DS experienced a big renewal of interest thanks to the summer 2006 launch of the smaller, brighter DS Lite. The launches of gamer titles "Pokemon Diamond" and "Pokemon Pearl" for DS were huge, while nongamer titles such as "Nintendogs" and "Brain Age" continued strong.

It's uncertain how much the competition is suffering from Wii's success. Rather than converting Xbox or PlayStation 3 fans to Nintendo, analysts believe, gamers are adding Wiis to their Microsoft and Sony setups.

Longevity
There are nonbelievers who write off Nintendo's game systems, particularly the Wii, as a passing fad.

"They're doing to Sony what Sony did unto them," says Mike Goodman, an analyst at Yankee Group. "They're capturing gaming households. ... And they've done the best job in marketing that they've expanded the marketplace."

But Mr. Goodman says he sees only another year or maybe two of Wii dominance, pointing to a slowing in the Japanese market, where the Wii is outselling the competition 3-to-1 vs. 6-to-1 earlier in the year. "They're tapping out their market," he says.

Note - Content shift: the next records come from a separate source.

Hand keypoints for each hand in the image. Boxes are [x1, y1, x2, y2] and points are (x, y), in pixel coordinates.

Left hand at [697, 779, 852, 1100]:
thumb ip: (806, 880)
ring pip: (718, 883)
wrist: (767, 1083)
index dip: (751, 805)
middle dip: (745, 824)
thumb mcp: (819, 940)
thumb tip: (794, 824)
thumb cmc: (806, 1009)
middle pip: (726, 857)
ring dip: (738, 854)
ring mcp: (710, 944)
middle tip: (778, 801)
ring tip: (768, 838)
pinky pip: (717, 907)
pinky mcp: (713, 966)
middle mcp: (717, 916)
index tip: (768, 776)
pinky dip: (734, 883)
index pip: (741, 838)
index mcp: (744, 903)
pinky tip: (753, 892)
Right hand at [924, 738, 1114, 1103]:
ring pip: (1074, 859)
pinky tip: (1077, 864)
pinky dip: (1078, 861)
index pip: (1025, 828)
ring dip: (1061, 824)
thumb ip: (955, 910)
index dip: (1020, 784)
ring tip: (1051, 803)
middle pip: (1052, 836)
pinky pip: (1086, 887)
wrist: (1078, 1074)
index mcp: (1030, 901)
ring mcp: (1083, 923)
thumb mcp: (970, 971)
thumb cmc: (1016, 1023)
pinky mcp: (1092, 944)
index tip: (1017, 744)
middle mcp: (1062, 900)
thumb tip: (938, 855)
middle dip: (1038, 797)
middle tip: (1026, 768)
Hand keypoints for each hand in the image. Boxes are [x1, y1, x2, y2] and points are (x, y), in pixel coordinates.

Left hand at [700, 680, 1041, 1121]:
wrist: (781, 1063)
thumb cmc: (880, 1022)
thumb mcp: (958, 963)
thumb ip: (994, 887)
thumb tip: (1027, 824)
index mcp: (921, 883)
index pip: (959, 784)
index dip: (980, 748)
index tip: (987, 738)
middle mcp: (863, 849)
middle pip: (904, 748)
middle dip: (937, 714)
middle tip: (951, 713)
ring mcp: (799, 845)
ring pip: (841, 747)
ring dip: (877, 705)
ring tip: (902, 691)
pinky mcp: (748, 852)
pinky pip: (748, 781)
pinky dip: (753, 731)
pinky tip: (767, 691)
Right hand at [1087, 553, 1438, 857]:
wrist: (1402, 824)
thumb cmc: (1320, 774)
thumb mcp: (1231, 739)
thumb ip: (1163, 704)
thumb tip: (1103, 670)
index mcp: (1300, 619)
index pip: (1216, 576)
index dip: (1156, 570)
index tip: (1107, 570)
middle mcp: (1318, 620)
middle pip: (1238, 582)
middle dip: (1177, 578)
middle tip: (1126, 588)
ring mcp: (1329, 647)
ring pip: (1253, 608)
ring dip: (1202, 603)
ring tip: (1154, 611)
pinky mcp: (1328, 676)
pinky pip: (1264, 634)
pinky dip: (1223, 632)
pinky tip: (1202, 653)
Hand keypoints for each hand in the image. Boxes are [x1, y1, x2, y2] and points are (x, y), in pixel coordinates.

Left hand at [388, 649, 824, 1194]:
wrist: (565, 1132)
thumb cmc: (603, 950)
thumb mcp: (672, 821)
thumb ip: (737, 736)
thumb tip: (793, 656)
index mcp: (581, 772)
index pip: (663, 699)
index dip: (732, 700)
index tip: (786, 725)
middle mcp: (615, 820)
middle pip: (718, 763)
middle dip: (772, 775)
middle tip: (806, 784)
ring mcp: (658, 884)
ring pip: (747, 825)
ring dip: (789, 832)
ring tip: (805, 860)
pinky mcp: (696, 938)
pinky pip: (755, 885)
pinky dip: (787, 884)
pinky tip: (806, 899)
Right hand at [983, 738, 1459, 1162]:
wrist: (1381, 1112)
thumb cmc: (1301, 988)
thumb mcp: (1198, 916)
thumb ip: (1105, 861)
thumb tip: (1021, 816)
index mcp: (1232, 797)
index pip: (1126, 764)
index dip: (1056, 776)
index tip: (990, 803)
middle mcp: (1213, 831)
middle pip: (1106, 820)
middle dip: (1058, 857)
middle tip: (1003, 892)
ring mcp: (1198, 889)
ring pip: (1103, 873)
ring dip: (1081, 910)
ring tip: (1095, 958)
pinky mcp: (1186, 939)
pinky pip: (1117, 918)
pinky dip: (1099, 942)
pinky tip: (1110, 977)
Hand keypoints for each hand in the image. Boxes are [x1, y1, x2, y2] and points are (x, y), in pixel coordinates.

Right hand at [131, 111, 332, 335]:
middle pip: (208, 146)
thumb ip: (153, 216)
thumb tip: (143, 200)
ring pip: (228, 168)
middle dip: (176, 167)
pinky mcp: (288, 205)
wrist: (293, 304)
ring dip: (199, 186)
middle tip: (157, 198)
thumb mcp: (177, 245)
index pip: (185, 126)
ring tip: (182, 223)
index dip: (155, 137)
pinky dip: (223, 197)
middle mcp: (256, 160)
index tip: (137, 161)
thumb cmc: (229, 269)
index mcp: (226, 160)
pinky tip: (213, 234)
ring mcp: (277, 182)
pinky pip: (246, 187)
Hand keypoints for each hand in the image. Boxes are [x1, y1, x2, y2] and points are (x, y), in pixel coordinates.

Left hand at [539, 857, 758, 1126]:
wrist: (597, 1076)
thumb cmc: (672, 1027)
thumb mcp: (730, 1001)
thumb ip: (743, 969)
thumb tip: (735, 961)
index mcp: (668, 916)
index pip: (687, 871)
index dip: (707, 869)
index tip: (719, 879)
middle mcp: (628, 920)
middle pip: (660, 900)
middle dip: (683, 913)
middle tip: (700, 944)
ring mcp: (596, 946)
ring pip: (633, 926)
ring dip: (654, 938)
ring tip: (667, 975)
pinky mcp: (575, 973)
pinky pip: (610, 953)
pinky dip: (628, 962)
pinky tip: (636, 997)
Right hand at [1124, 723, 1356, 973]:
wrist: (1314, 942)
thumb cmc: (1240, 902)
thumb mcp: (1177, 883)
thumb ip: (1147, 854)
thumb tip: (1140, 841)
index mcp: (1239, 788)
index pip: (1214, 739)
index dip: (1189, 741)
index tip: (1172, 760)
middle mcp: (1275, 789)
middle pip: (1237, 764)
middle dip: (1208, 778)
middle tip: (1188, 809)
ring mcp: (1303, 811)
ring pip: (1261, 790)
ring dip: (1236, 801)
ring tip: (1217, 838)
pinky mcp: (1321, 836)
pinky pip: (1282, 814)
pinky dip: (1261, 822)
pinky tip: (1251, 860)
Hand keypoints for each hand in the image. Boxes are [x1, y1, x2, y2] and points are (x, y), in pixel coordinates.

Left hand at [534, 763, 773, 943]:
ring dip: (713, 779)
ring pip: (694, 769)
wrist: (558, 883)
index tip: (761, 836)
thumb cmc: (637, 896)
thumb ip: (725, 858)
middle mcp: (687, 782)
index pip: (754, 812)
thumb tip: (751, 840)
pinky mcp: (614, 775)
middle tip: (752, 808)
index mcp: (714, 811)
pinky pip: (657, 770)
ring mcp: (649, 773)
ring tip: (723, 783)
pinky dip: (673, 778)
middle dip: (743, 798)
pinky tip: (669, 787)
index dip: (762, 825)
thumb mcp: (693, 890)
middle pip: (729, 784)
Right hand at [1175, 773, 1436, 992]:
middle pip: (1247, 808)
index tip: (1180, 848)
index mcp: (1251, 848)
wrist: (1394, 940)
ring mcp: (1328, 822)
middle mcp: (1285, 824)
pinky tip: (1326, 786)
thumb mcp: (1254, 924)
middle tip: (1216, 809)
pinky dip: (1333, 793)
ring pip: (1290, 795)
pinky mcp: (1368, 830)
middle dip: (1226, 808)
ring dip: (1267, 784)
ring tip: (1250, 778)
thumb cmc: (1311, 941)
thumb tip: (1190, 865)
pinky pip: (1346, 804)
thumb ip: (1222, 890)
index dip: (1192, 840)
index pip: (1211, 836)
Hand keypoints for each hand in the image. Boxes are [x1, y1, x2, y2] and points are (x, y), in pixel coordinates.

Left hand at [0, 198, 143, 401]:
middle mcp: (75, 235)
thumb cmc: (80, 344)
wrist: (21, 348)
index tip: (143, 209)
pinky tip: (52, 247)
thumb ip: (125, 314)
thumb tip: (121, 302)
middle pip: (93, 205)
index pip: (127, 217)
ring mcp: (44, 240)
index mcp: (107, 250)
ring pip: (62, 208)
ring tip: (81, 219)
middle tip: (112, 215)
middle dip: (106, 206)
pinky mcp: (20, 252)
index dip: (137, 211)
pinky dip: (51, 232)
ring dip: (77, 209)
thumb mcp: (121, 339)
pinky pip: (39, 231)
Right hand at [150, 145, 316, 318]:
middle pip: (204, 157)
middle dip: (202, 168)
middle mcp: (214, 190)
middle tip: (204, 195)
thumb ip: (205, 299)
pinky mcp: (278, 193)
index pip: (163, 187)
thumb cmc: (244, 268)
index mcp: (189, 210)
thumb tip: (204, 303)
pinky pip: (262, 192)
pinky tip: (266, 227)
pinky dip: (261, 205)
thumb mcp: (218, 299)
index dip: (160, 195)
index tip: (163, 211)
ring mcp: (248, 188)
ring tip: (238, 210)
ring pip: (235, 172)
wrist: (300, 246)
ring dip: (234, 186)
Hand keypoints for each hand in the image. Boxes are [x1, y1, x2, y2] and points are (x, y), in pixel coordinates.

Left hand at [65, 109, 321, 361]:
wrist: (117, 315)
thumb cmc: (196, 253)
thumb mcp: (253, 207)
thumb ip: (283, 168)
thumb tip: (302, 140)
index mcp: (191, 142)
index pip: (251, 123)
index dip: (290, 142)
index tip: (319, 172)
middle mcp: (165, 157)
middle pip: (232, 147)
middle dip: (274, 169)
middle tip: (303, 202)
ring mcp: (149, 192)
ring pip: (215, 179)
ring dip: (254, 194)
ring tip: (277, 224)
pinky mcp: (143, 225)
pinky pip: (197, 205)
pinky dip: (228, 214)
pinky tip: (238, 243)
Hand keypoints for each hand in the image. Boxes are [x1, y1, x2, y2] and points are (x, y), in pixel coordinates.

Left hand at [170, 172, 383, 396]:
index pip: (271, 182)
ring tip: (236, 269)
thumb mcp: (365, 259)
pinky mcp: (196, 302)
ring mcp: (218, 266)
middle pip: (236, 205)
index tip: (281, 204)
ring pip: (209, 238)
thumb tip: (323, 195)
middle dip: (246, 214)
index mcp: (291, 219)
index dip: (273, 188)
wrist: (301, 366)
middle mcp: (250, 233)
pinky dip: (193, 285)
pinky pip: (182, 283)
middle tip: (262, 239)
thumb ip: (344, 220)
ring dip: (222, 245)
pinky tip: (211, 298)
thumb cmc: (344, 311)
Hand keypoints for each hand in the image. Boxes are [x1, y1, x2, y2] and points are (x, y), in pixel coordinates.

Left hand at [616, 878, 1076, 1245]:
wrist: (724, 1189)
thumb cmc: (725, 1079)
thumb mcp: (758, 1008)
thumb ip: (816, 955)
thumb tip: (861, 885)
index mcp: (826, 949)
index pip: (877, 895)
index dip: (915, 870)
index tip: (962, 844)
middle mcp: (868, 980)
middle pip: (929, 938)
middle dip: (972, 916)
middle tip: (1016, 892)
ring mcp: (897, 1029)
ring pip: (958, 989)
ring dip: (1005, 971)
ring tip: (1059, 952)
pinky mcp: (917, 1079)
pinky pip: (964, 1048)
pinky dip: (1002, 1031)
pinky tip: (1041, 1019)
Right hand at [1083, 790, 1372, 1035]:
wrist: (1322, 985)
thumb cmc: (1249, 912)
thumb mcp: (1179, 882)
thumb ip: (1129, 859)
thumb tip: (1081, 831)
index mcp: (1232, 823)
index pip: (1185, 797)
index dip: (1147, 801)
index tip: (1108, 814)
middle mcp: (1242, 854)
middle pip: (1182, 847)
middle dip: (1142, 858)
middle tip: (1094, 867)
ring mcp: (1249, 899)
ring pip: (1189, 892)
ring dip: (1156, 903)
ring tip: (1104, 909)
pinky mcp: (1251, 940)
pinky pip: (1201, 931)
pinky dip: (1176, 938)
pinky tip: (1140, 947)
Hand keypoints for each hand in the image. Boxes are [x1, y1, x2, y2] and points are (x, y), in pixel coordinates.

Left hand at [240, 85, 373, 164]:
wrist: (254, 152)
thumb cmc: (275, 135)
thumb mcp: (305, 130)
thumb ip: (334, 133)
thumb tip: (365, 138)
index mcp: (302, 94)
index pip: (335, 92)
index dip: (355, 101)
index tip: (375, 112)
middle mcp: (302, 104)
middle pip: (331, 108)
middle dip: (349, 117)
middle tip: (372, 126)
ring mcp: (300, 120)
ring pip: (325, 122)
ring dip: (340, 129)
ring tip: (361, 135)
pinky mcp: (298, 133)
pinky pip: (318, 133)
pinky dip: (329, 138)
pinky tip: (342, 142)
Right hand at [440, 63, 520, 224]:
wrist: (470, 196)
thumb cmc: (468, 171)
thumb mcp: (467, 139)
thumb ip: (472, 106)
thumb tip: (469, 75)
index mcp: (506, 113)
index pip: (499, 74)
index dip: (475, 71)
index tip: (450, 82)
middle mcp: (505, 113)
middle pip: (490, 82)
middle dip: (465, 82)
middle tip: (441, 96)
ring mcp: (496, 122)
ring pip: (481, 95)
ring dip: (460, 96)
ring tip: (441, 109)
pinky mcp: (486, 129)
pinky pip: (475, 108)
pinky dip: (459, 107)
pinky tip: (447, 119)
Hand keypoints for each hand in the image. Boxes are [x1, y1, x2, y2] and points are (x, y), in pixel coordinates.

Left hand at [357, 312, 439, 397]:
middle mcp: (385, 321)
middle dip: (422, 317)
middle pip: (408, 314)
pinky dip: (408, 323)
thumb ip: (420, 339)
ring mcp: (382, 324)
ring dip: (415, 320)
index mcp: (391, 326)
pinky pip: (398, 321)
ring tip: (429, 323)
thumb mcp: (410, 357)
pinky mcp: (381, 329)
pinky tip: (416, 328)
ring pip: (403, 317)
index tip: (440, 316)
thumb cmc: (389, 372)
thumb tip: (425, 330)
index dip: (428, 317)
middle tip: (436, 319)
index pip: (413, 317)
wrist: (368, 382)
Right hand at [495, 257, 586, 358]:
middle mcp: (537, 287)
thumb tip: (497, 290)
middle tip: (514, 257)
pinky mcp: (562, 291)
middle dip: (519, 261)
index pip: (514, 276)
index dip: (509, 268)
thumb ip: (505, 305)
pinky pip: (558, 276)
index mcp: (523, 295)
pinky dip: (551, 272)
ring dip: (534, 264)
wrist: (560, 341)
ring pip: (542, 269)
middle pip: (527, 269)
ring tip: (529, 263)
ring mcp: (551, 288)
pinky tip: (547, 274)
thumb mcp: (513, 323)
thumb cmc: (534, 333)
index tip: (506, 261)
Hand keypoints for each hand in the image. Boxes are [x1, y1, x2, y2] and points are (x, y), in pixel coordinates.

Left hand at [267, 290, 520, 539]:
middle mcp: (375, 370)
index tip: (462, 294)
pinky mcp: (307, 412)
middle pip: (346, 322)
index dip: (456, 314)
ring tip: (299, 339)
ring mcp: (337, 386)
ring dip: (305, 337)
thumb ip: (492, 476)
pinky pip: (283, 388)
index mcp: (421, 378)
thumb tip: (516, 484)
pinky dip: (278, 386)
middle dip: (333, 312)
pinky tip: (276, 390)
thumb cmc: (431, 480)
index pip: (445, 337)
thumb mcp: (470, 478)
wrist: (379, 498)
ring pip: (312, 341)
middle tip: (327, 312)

And while most believe sales will continue to be strong in the near term, Nintendo in 2008 will face serious marketing challenges of its own making. Much of its seasoned marketing staff in the U.S., including its chief marketing executive, Mr. Harrison, as well as Ms. Kaplan and Mr. Matthews, will leave the company at the end of the year when Nintendo of America relocates its sales and marketing offices from Redmond, Wash., to San Francisco and New York.

Fresh blood
"That team did much to build this success, and I'm concerned that a new marketing group might not get it," says IDC analyst Billy Pidgeon.

But the departing team has faith. "It really comes down to a very essential strategy if Nintendo is truly going to expand the marketplace with products," Mr. Matthews says. "It can't be an 'or' strategy; it has to be an 'and' strategy, and it also needs to be built on a strategy of advocacy."

In 2007, Nintendo didn't just change the video-game industry; it changed entertainment dynamics. In addition to coaxing generations of consumers to play, it inspired a new kind of entertainment interaction that's got the whole world trying to figure out how to cash in.

As we all await the next Wii-nomenon.